» Passage for review:
● ● ● ● ●

Image courtesy of © Rafael Suanes-Imagn Images

The thought process behind the move was clear when the Chicago Cubs acquired Isaac Paredes from the Tampa Bay Rays on July 28. Viewing from afar, the Cubs were swapping out an underperforming third baseman with a very high ceiling in Christopher Morel for an overperforming one who has probably already realized his ceiling in Paredes. Paredes is a free agent as soon as 2028, while Morel is as soon as 2029, so the Cubs gave up one year of team control and two relief prospects in Ty Johnson and Hunter Bigge for the swap.

● ● ● ● ●

» Listed records:

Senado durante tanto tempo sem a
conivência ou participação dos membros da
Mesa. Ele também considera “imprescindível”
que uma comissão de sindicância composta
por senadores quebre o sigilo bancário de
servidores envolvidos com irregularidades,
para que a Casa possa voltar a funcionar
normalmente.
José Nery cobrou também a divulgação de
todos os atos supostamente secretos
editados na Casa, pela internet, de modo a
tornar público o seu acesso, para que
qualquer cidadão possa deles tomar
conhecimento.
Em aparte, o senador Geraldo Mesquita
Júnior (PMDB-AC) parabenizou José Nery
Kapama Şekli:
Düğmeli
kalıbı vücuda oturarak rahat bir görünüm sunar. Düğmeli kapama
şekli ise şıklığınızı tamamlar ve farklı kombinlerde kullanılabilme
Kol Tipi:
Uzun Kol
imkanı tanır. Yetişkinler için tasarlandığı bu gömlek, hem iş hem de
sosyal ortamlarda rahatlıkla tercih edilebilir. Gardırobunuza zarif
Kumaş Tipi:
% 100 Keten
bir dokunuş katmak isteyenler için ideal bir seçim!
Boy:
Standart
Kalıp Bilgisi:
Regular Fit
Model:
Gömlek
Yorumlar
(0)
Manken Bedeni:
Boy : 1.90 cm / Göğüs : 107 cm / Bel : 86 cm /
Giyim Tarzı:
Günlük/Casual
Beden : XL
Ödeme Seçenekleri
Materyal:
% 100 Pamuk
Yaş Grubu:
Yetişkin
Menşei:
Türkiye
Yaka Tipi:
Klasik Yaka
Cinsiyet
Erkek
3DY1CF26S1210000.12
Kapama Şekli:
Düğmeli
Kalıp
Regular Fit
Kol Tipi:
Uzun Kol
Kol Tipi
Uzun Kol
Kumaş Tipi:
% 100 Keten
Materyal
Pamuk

● ● ● ● ●

» Tasks for this exercise:
1. Reproduce the stretch of the article on the Cubs' trade for Isaac Paredes from "Image courtesy of" through "for the swap.".
2. Summarize the article on the Cubs' trade for Isaac Paredes in two sentences.
3. Continue the article on the Cubs' trade for Isaac Paredes from where it stops.

» Responses for each task:
1.
Image courtesy of © Rafael Suanes-Imagn Images

The thought process behind the move was clear when the Chicago Cubs acquired Isaac Paredes from the Tampa Bay Rays on July 28. Viewing from afar, the Cubs were swapping out an underperforming third baseman with a very high ceiling in Christopher Morel for an overperforming one who has probably already realized his ceiling in Paredes. Paredes is a free agent as soon as 2028, while Morel is as soon as 2029, so the Cubs gave up one year of team control and two relief prospects in Ty Johnson and Hunter Bigge for the swap.

2. On July 28 the Chicago Cubs acquired Isaac Paredes from the Tampa Bay Rays, in effect swapping out Christopher Morel, an underperforming third baseman with a very high ceiling, for Paredes, who is overperforming and has probably already realized his ceiling. Because Paredes can become a free agent as soon as 2028 and Morel as soon as 2029, the Cubs gave up one year of team control plus relief prospects Ty Johnson and Hunter Bigge.

3.
The Cubs likely felt that Paredes guaranteed the team more production from the hot corner for the next few seasons. That wasn’t a crazy thought, either. The Cubs’ new third baseman boasts a 123 wRC+ since 2022, according to FanGraphs, which is 40th in all of baseball, right around names like Christian Yelich, Fernando Tatis Jr., and Randy Arozarena. Morel, on the other hand, was costing the Cubs defensively at third base and couldn’t seem to translate the ability to hit the ball hard into consistent offensive results. As a team trying to win now, the Cubs couldn’t afford to wait around for him to figure it out. 

Paredes did outperform Morel for the remainder of 2024, at least. That says more about how bad Morel was in Tampa Bay than anything else. Paredes posted a wRC+ of 86 with the Cubs, while Morel posted a putrid 59 wRC+ down in Florida. Comparisons to Morel won’t make Cubs fans feel secure in who their third baseman is for 2025; however, Paredes didn’t get the raw results in his two months with the Cubs to warrant security. What do the numbers beneath the hood say?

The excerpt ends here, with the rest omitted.